Deborah Rice ’77M (PhD) recognizes that harmful chemicals “have really captured the imagination of the general public in the last few years.” And she says that while the media may have fed that interest, the concern reflects sound science. Exposure to toxins, at potentially harmful levels, is not only the curse of certain occupations or regions. Increasingly, it’s part of everyday life.

“We’re exposed not only through the environment, through lakes and rivers and the air,” she says, “but through the products that we’re actually bringing into our homes and using every day.” Those products include things from cosmetics to the lining of aluminum cans—“things that even five years ago, no one was thinking about.”

A former risk assessor for the Environmental Protection Agency, Rice is now a toxicologist with the Maine Center for Disease Control and Prevention. Last fall, she was one of 10 people nationwide selected by the Heinz Family Foundation to receive the annual Heinz award.

Established in 1993 in memory of the late Pennsylvania senator John Heinz, the awards recognize individuals who demonstrate a combination of vision, creativity, and “gritty determination” in work that has led to enduring improvements for humankind. Rice is the second Rochester alumna to receive the award in the past three years. Susan Seacrest ’78W (Mas) was recognized in 2007 for spearheading a national campaign for safe drinking water. While the awards usually honor individuals across fields, this year the foundation focused on champions of environmental protection.

Rice made her initial mark researching the effects of PCBs, lead, and modest levels of methylmercury—a toxin that forms when mercury released into the air combines with organic compounds—on the developing fetus. Her research, which linked even small amounts of methylmercury to cognitive, sensory, and developmental impairments, is used by many states to establish guidelines for the consumption of fish, in which methylmercury accumulates.

From there, Rice began researching synthetic chemicals. About 80,000 new chemicals have been developed since the end of World War II. And most, she says, “have undergone no testing whatsoever.”

Unlike new drugs, which undergo rigorous testing by the Food and Drug Administration before they can be made available to the public, “there’s absolutely no requirement to test a non-pesticide chemical before it goes out into the environment or into household products,” says Rice.

Chemicals are regulated under the 1976 Toxic Substances Control Act, which places the onus on the federal government to determine which chemicals already in use are potentially harmful.
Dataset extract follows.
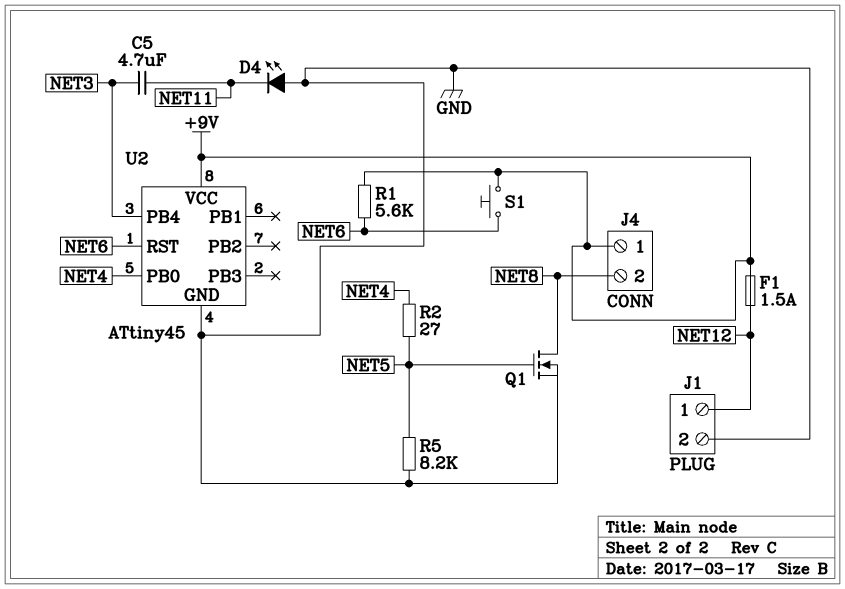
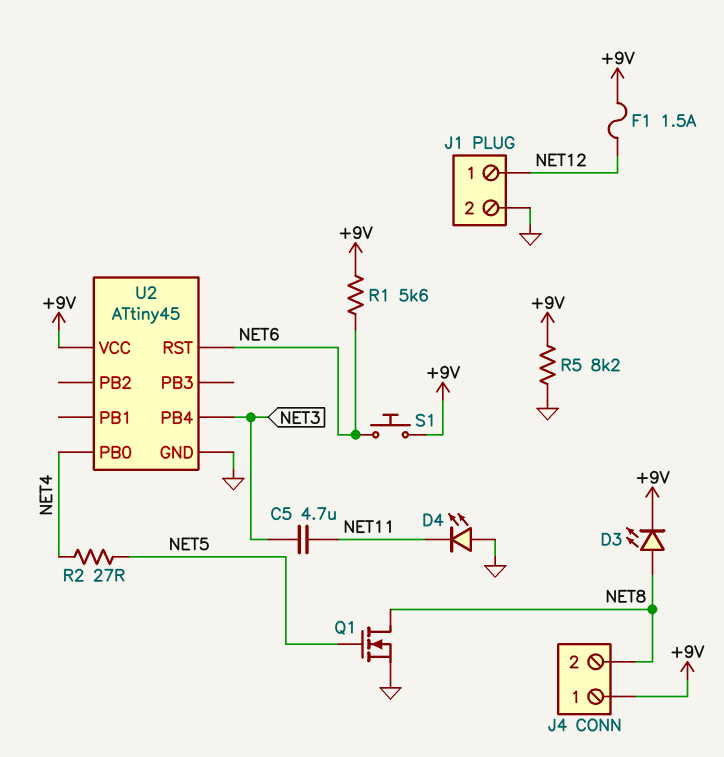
D3: none -> LED (A NET8, K +9V)
R5: 8.2k (GND, NET5) -> 8.2k (+9V, GND)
States can regulate chemicals according to stricter standards, and several have.

In 2007, the Maine legislature banned the use of the chemical decaBDE—a flame retardant used in furniture and electronics—a decision based in part on Rice’s research demonstrating that the chemical is a toxic agent that accumulates in the environment, wildlife, and in human tissues.

Later that year, Rice was dismissed from an EPA panel that was reviewing the safety of deca. While industry groups, such as the American Chemistry Council, question many of the scientific claims against small doses of deca and similar chemicals, Rice has a long list of supporters, such as Herbert Needleman, a professor of pediatrics at the University of Pittsburgh who pioneered research into the toxic effects of low doses of lead. In May 2008, he published “The Case of Deborah Rice: Who Is the Environmental Protection Agency Protecting?” in PLOS Biology, a peer-reviewed journal of the Public Library of Science.

“Deborah’s not afraid of controversy,” says Bernard Weiss, a professor of environmental medicine and pediatrics at Rochester, with whom Rice worked when she was a doctoral candidate. And “grit” is a quality Rice has in abundance, he says, adding that although a horseback riding accident left her partially paralyzed in a wheelchair nearly 25 years ago, “ever since she gets around the world, to conferences, giving talks, and just being as active as you possibly can be.”

Rice’s dismissal did spur a congressional inquiry. And she says, “it put the focus on the way the agency chooses these panels.”

Today, she says, the process “is not perfect, but it’s improved. And to the extent that that was triggered by my experience, I’m very happy.”